La investigación reciente de la Universidad de Bristol desvela un hecho alarmante: España se suma a Estados Unidos y Alemania como los únicos países democráticos que utilizan legislación contra el crimen organizado para criminalizar el activismo climático. Este fenómeno, que ya se ha extendido por diversos rincones del mundo, es un reflejo de cómo los estados optan por reprimir en lugar de actuar ante la crisis climática.
“Nos parece completamente inaceptable, ya que estos activistas no pueden considerarse en ninguna circunstancia organizaciones mafiosas”, sentencia Oscar Berglund, catedrático de Políticas Internacionales de la Universidad de Bristol. Sin embargo, la maquinaria judicial española avanza contra grupos como Futuro Vegetal, imputados por el delito de organización criminal. La justificación: un supuesto objetivo de asociarse para delinquir.
CRIMINALIZAR LA PROTESTA, IGNORAR LA CRISIS
La estrategia de “criminalizar” el activismo ha evolucionado a medida que crecen las manifestaciones y sus formas disruptivas. Este endurecimiento no es aislado: responde a un patrón global que incluye nuevas legislaciones antiprotesta, procesos judiciales punitivos, aumento de la vigilancia y hasta la desaparición física de activistas.
Desde 2019, se han aprobado 22 leyes diseñadas específicamente para restringir las protestas en 14 países monitoreados, según el estudio.
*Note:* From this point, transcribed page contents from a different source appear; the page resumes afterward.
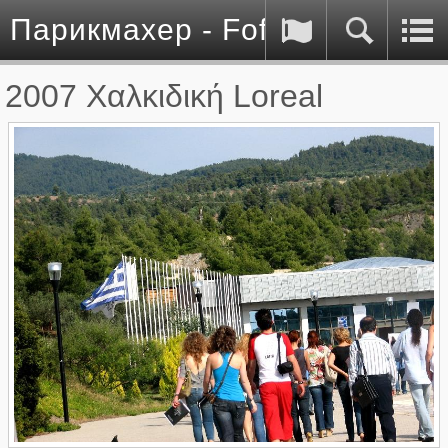
Парикмахер - Fofo Kontos
2007 Χαλκιδική Loreal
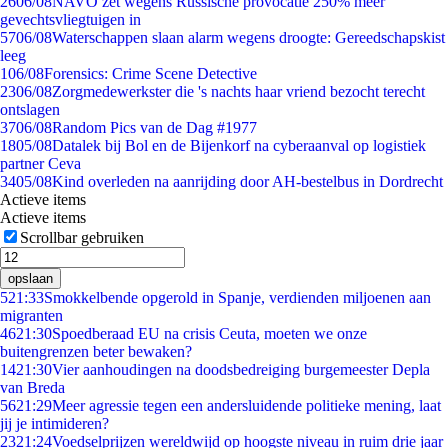
26
06/08
NAVO zet wegens Russische provocatie 250% meer
gevechtsvliegtuigen in
57
06/08
Waterschappen slaan alarm wegens droogte: Gereedschapskist
leeg
1
06/08
Forensics: Crime Scene Detective
23
06/08
Zorgmedewerkster die 's nachts haar vriend bezocht terecht
ontslagen
37
06/08
Random Pics van de Dag #1977
18
05/08
Datalek bij Bol en de Bijenkorf na cyberaanval op logistiek
partner Ceva
34
05/08
Kind overleden na aanrijding door AH-bestelbus in Dordrecht
Actieve items
Actieve items
Scrollbar gebruiken
opslaan
5
21:33
Smokkelbende opgerold in Spanje, verdienden miljoenen aan
migranten
46
21:30
Spoedberaad EU na crisis Ceuta, moeten we onze
buitengrenzen beter bewaken?
14
21:30
Vier aanhoudingen na doodsbedreiging burgemeester Depla
van Breda
56
21:29
Meer agressie tegen een andersluidende politieke mening, laat
jij je intimideren?
23
21:24
Voedselprijzen wereldwijd op hoogste niveau in ruim drie jaar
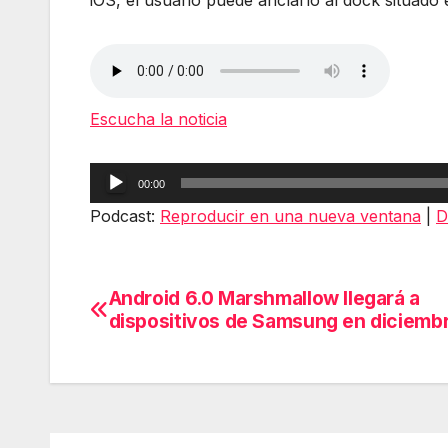
iOS, el usuario puede anclarlo al dock situado en
Escucha la noticia
Reproductor
00:00
de
Podcast:
Reproducir en una nueva ventana
|
D
audio
Android 6.0 Marshmallow llegará a
Navegación
dispositivos de Samsung en diciemb
de
entradas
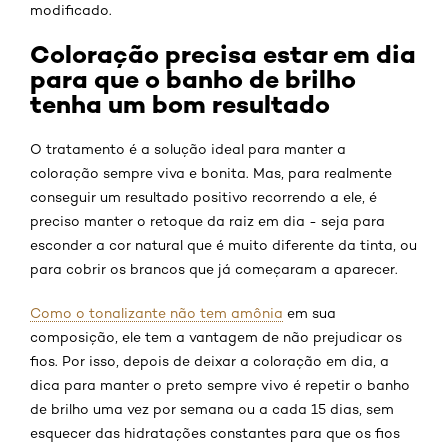
modificado.
Coloração precisa estar em dia
para que o banho de brilho
tenha um bom resultado
O tratamento é a solução ideal para manter a
coloração sempre viva e bonita. Mas, para realmente
conseguir um resultado positivo recorrendo a ele, é
preciso manter o retoque da raiz em dia - seja para
esconder a cor natural que é muito diferente da tinta, ou
para cobrir os brancos que já começaram a aparecer.
Como o tonalizante não tem amônia
em sua
composição, ele tem a vantagem de não prejudicar os
fios. Por isso, depois de deixar a coloração em dia, a
dica para manter o preto sempre vivo é repetir o banho
de brilho uma vez por semana ou a cada 15 dias, sem
esquecer das hidratações constantes para que os fios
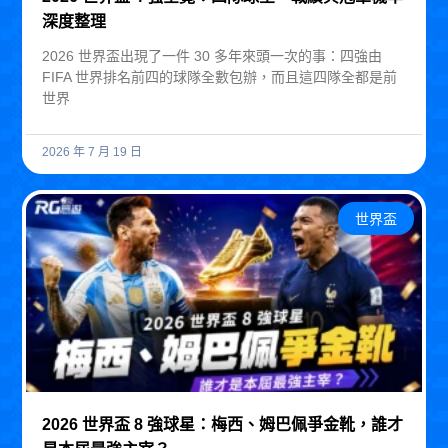
深度整理
2026 世界盃出現了一件 30 多年來頭一次的事：四強由
FIFA 世界排名前四的球隊全數包辦，而且這四隊全都是前
世界
2026 年 7 月 19 日
世界盃
2026 世界盃 8 強球星：梅西、姆巴佩爭金靴，誰才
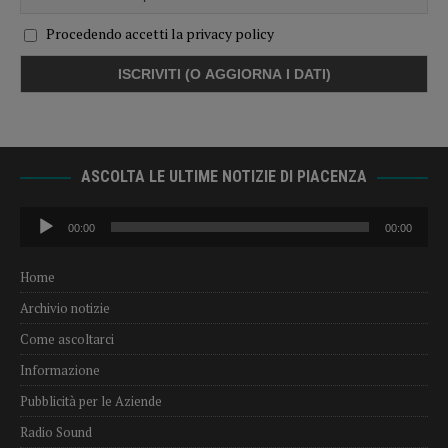
Procedendo accetti la privacy policy
ASCOLTA LE ULTIME NOTIZIE DI PIACENZA
Audio
00:00
00:00
Player
Home
Archivio notizie
Come ascoltarci
Informazione
Pubblicità per le Aziende
Radio Sound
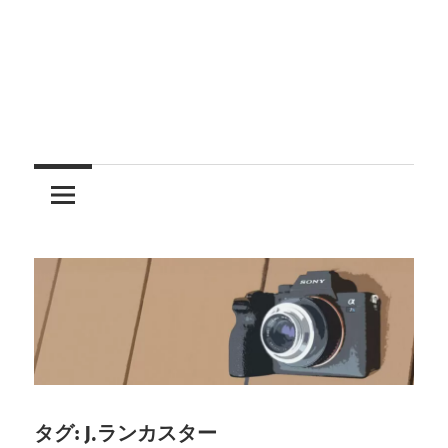
レ
ン
ズ
を
使
う
タグ:
J.ランカスター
España, con su controvertida “Ley Mordaza”, ya demostró que está dispuesta a limitar derechos fundamentales bajo el pretexto de proteger el orden. Estas medidas van acompañadas de una “sobrecriminalización del activismo”, mientras los verdaderos responsables de daños climáticos quedan impunes.
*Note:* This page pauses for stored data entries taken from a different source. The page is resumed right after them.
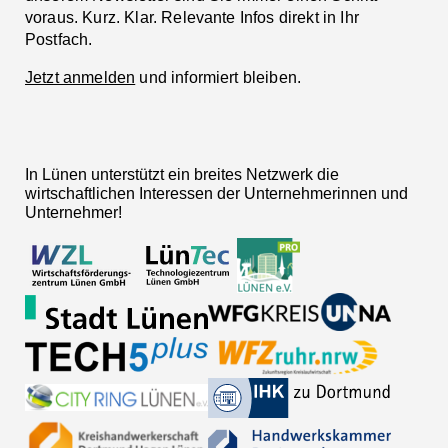
voraus. Kurz. Klar. Relevante Infos direkt in Ihr
Postfach.
Jetzt anmelden
und informiert bleiben.
In Lünen unterstützt ein breites Netzwerk die
wirtschaftlichen Interessen der Unternehmerinnen und
Unternehmer!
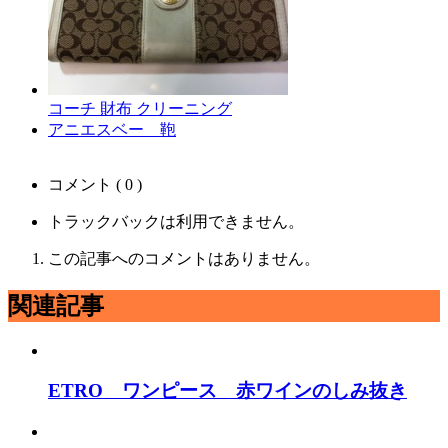
コーチ 財布 クリーニング
アニエスベー 鞄
コメント ( 0 )
トラックバックは利用できません。
この記事へのコメントはありません。
関連記事
ETRO ワンピース 赤ワインのしみ抜き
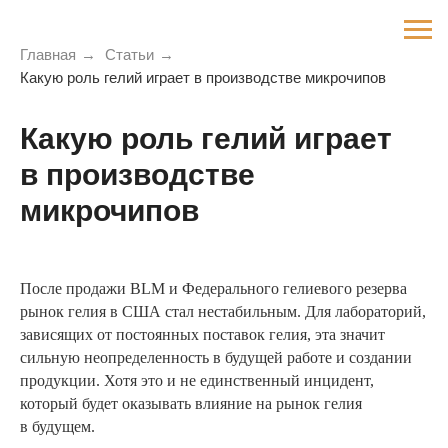
Главная
→
Статьи
→
Какую роль гелий играет в производстве микрочипов
Какую роль гелий играет
в производстве
микрочипов
После продажи BLM и Федерального гелиевого резерва
рынок гелия в США стал нестабильным. Для лабораторий,
зависящих от постоянных поставок гелия, эта значит
сильную неопределенность в будущей работе и создании
продукции. Хотя это и не единственный инцидент,
который будет оказывать влияние на рынок гелия
в будущем.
“Se descriminalizan los comportamientos que causan más daños ambientales mientras se persigue a quienes intentan frenarlos”, denuncia el informe.
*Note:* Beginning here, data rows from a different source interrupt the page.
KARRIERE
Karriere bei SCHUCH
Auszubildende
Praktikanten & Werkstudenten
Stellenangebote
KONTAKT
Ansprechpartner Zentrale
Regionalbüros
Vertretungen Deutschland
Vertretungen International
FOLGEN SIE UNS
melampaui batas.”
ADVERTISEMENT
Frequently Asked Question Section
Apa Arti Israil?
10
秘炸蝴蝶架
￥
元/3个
En España, quince activistas esperan juicio por lanzar agua tintada de remolacha al Congreso en 2022. La Fiscalía pide 21 meses de prisión por daños al patrimonio histórico, ignorando que el verdadero daño es el colapso climático que denuncian.
Mientras tanto, la vigilancia policial aumenta. Detenciones arbitrarias, infiltración en movimientos y amenazas son prácticas comunes. Organizaciones como Greenpeace o Ecologistas en Acción asumen que son constantemente espiadas. Todo ello refleja un esfuerzo consciente por desarticular movimientos que demandan acción climática.
LA DOBLE MORAL DEL PODER
El secretario general de la ONU, Antonio Guterres, lo definió claramente en 2022: “Los verdaderos radicales peligrosos son los estados que aumentan la producción de combustibles fósiles”. No obstante, son los activistas quienes son calificados como peligrosos. En países como Reino Unido, algunos ya cumplen penas de varios años de cárcel, y a menudo se les prohíbe siquiera mencionar el cambio climático en los tribunales.
Esta narrativa busca despolitizar el activismo y, al mismo tiempo, proteger los intereses económicos que perpetúan la crisis climática. “El movimiento climático es visto como una amenaza real para la expansión económica”, explica Berglund. En este contexto, resulta evidente que la represión no responde al caos que generan las protestas, sino al temor que despiertan en los pilares del sistema capitalista.
Mientras tanto, los costos humanos de la crisis climática y la represión del activismo son devastadores. Entre 2012 y 2023, más de 2.000 defensores y defensoras ambientales fueron asesinados en todo el mundo. En Brasil, Filipinas, India y Perú se concentra el mayor número de casos. Aunque España no aparece en estas estadísticas, su participación en la criminalización del activismo la sitúa en la misma senda de represión.
El mundo no necesita más leyes contra las protestas. Necesita justicia climática. En el combate contra el colapso ambiental, los activistas no son el problema. Son la solución.